### PROBLEM DETAILS
Look for the string "park" in the material below. Copy every line where you find it.

-- -- --

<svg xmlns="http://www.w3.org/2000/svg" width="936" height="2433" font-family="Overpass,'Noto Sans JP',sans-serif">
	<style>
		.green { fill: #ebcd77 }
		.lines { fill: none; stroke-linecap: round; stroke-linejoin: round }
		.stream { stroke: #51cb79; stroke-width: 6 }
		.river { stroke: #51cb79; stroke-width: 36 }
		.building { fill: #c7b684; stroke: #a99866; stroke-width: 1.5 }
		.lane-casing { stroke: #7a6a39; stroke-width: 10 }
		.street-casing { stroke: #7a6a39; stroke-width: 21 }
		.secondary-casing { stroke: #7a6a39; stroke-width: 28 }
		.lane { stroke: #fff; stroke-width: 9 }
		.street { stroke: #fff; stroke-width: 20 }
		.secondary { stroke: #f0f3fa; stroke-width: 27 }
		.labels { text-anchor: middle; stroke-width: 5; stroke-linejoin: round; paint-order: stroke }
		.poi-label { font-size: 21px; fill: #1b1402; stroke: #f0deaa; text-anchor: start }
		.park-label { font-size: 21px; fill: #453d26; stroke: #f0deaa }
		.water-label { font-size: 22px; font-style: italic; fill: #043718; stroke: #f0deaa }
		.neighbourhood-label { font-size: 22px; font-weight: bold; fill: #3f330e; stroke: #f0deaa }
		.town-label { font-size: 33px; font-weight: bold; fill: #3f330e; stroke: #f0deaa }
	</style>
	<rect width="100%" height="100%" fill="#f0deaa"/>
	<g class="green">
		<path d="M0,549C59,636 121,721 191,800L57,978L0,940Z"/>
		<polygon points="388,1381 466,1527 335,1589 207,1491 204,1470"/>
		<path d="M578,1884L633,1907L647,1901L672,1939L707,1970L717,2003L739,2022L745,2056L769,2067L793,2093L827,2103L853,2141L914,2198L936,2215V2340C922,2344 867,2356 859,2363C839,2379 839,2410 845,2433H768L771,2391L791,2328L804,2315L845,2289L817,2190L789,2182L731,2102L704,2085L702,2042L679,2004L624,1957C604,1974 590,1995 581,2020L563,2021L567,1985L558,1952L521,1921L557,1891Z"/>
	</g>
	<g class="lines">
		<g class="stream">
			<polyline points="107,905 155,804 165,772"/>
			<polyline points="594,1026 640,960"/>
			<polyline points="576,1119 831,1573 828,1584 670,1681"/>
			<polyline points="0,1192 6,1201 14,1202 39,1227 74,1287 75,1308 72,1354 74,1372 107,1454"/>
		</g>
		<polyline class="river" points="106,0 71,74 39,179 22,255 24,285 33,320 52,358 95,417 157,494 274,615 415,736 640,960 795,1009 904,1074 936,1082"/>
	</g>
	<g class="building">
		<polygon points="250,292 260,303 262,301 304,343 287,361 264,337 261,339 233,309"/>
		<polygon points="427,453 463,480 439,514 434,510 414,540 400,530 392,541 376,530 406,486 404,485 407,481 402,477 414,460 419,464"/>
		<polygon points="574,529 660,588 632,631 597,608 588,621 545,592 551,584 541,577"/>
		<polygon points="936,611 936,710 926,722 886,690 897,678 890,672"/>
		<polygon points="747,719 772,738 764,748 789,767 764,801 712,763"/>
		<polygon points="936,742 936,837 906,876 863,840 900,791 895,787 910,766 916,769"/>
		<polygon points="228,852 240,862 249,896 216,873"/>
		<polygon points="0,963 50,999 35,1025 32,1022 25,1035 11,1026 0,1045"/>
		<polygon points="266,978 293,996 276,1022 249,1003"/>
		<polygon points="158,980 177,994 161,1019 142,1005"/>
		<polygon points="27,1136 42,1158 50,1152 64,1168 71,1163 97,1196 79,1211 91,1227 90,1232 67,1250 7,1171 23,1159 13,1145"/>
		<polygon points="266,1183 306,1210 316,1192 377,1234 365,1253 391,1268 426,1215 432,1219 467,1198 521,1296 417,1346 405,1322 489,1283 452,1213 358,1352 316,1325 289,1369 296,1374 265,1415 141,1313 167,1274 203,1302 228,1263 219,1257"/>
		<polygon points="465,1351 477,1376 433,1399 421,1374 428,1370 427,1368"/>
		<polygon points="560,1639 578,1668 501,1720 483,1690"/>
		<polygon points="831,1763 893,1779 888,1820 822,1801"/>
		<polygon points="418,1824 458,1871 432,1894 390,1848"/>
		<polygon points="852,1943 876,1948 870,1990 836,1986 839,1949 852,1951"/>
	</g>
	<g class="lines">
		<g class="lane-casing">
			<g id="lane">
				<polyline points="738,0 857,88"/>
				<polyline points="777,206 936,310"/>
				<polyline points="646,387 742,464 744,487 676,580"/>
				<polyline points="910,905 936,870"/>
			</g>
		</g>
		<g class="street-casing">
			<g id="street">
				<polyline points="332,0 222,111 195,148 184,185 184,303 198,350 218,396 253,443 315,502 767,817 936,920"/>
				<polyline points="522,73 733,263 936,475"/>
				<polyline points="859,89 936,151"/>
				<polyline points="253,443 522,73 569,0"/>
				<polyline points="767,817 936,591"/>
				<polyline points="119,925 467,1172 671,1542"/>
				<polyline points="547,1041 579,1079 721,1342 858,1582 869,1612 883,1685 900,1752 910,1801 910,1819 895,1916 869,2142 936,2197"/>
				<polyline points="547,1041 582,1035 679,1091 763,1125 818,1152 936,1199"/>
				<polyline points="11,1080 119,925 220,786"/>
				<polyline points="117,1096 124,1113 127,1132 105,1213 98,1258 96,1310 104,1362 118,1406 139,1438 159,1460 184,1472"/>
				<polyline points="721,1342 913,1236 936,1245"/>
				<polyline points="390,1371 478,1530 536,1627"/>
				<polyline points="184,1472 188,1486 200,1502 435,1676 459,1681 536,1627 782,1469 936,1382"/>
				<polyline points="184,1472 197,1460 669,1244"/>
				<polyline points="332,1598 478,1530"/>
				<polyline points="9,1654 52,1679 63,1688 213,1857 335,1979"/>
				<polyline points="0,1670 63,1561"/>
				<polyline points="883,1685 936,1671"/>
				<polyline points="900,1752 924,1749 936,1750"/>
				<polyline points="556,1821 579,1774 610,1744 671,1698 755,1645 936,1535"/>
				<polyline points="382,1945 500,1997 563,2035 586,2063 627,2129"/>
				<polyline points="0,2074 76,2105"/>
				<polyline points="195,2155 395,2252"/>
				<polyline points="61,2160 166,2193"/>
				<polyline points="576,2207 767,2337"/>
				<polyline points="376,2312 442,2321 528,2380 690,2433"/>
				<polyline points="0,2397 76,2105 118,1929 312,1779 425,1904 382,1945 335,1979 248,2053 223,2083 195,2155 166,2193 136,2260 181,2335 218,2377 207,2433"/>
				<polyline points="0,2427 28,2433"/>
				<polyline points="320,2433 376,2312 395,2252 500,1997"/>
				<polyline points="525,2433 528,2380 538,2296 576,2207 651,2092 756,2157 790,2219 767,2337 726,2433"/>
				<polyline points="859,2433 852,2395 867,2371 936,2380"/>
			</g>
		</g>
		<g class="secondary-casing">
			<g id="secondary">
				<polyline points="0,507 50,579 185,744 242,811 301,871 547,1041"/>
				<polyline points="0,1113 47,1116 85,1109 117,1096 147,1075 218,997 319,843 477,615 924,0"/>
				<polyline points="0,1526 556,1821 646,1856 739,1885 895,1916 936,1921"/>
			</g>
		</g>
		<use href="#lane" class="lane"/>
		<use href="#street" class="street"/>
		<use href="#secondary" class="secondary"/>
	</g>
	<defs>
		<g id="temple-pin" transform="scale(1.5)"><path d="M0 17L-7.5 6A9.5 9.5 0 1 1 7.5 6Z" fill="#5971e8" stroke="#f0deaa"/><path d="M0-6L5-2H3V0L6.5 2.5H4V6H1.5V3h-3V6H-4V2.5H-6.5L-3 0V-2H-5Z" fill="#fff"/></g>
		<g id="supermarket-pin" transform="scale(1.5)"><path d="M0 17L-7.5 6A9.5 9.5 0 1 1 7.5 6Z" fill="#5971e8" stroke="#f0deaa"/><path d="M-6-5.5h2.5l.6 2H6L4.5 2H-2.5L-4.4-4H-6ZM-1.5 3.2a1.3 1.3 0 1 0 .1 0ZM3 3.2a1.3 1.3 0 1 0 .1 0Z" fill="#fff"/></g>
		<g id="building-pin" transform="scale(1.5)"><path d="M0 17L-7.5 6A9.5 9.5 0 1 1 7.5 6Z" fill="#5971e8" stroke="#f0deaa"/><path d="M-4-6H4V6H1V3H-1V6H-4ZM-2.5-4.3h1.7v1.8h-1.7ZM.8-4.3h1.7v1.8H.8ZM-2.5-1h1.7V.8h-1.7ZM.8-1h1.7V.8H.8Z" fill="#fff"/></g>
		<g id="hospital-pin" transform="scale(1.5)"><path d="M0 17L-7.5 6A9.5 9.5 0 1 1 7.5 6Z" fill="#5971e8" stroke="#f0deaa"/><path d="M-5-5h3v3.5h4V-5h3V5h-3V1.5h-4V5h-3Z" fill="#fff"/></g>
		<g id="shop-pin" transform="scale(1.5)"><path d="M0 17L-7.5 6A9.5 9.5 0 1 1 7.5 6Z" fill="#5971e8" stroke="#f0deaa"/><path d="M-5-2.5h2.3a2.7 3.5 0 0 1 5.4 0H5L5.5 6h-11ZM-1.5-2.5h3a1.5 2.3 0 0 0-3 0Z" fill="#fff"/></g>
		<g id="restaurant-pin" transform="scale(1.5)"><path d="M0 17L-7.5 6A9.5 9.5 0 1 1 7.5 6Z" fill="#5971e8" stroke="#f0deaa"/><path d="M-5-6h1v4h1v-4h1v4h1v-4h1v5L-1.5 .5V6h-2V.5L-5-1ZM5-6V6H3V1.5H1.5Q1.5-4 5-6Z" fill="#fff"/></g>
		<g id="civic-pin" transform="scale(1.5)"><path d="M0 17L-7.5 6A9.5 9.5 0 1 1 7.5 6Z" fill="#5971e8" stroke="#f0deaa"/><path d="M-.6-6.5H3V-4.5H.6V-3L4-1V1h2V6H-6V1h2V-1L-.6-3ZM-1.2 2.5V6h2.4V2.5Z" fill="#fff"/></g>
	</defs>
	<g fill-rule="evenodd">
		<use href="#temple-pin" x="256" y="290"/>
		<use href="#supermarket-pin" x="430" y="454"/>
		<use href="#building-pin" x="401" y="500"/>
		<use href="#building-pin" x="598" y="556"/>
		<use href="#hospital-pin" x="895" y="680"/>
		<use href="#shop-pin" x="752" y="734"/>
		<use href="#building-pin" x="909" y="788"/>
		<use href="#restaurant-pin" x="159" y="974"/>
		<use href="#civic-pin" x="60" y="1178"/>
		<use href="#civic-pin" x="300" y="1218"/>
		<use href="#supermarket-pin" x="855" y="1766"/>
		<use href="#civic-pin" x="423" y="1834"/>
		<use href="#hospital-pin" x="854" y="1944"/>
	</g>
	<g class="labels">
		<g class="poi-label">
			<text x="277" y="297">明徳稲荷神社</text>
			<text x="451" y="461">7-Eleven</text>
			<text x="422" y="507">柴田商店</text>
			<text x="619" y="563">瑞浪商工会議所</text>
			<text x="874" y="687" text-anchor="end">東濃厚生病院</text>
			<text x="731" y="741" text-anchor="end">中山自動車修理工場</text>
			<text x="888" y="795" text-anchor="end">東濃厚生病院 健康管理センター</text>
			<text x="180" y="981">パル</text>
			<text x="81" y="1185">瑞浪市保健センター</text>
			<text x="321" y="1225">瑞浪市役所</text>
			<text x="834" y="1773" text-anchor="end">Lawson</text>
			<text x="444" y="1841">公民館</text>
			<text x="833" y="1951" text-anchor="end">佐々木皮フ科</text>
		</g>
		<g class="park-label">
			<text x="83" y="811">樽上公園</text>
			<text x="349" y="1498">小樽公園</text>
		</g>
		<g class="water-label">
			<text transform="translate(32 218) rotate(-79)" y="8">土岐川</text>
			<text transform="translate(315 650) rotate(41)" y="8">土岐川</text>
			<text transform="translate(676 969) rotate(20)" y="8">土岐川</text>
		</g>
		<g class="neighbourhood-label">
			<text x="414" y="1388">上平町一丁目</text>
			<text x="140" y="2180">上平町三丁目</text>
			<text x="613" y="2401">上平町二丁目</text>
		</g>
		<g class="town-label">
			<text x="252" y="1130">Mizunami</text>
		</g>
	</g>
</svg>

-- -- --

### SOLUTION FOR THIS TASK
		.park-label { font-size: 21px; fill: #453d26; stroke: #f0deaa }
		<g class="park-label">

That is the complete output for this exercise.